Trapezoidal Rule Homework: Find Expression for wj

[sara_87]

Homework Statement

if i have an integral equation of the form:

$$\lambda x(t)-\int{K(t,s)x(s)ds}=y(t)$$

and i want to apply the nystrom method to find a numerical solution, then the quadrature rule gives:

$$\lambda x(t_i)-\sum^n_{j=1}{w_{j}K(t_i,t_j)x(t_j)}=y(t_i)$$

my question is:
What is (using the trapezoidal rule) the expression for w_j

Homework Equations

The Attempt at a Solution

i have no idea except that there's a 'h' somewhere (step length)
thank you

 

[Mark44]

At the risk of telling you something you might already know, here's what's going on in the trapezoid rule.

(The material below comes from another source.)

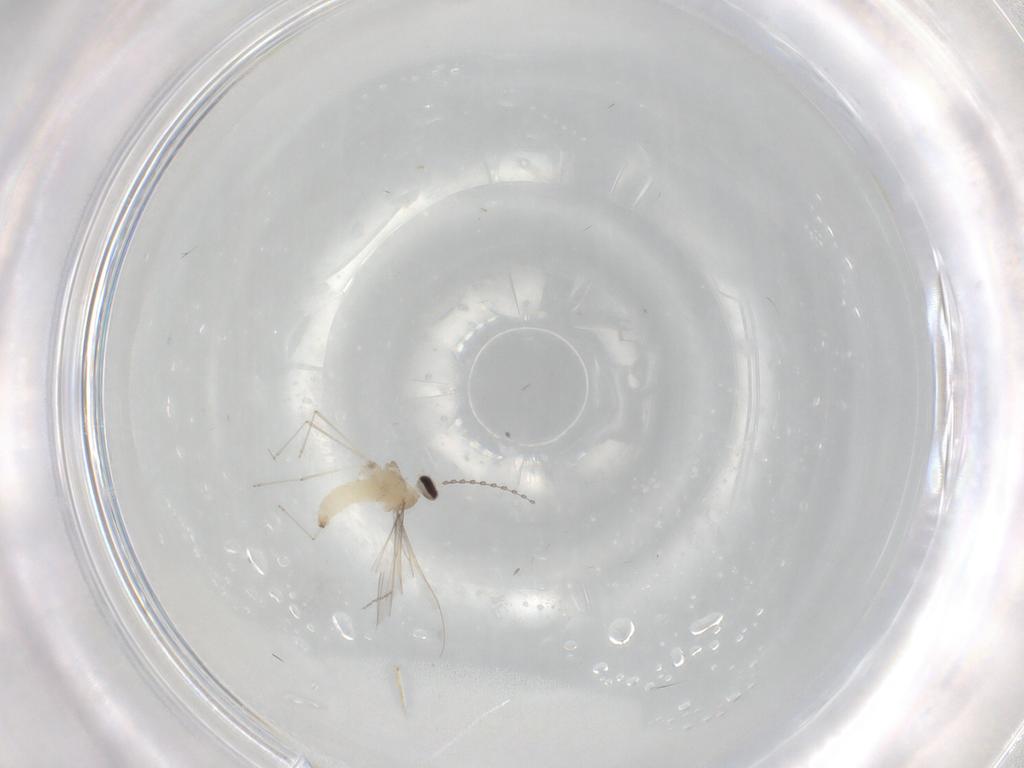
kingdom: Animalia
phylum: Arthropoda
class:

You have a function f(t) that you want to integrate, and you have divided your interval [a, b] into n subintervals of length h, using a partition {t₀, t₁, ... , t_i, t_{i + 1}, ..., t_n}.

The trapezoid rule approximates $$\int_{t_i}^{t_{i + 1}} f(t) dt$$ by a trapezoid whose area is $$\frac{f(t_i) + f(t_{i + 1}}{2}h$$.

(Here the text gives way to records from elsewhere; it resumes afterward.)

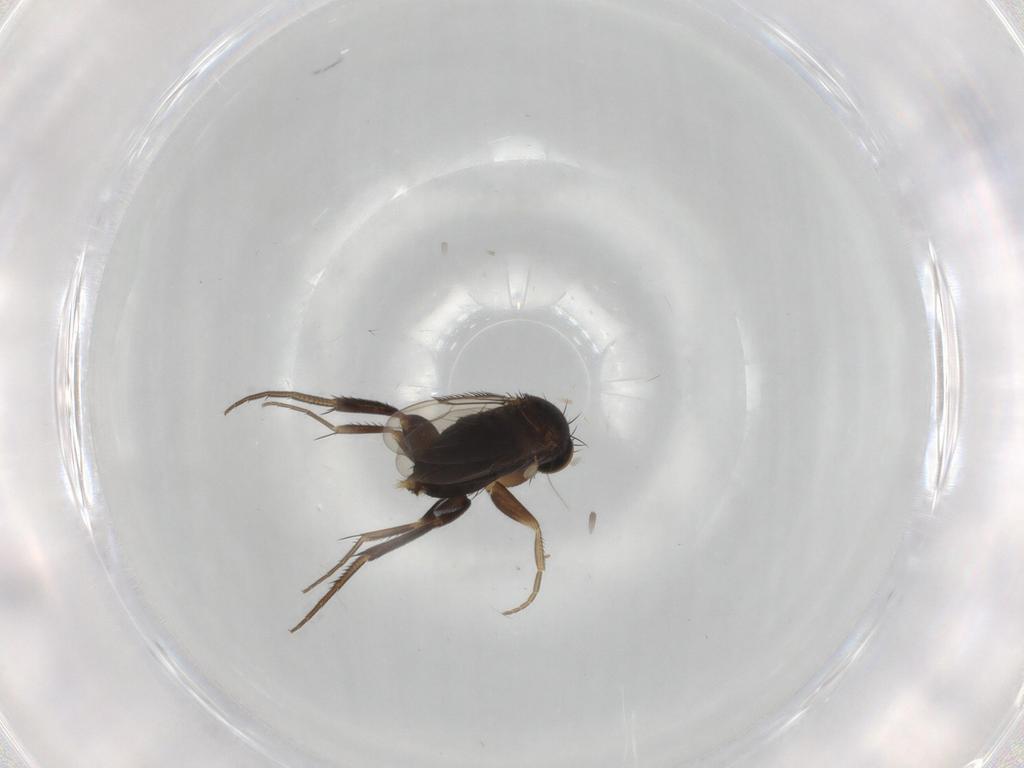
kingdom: Animalia
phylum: Arthropoda
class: Insecta
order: Diptera
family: Phoridae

When you add up all the trapezoidal regions, you get
$$\frac{f(t_0) + f(t_{1})}{2}h + \frac{f(t_1) + f(t_{2})}{2}h + \frac{f(t_2) + f(t_{3})}{2}h + ... + \frac{f(t_{n - 1}) + f(t_{n})}{2}h$$

This works out to (1/2)h*[f(t₀) + 2f(t₁) + 2f(t₂) + ... + 2f(t_{n - 1}) + f(t_n)], because all of the f(t_i) terms appear twice except for the first one and the last one.

So... my guess is that w_j in your integral is going to one of two different values, depending on the value of j; w_j = (h/2) for j = 0 and j = n, and w_j = h for 0 < j < n.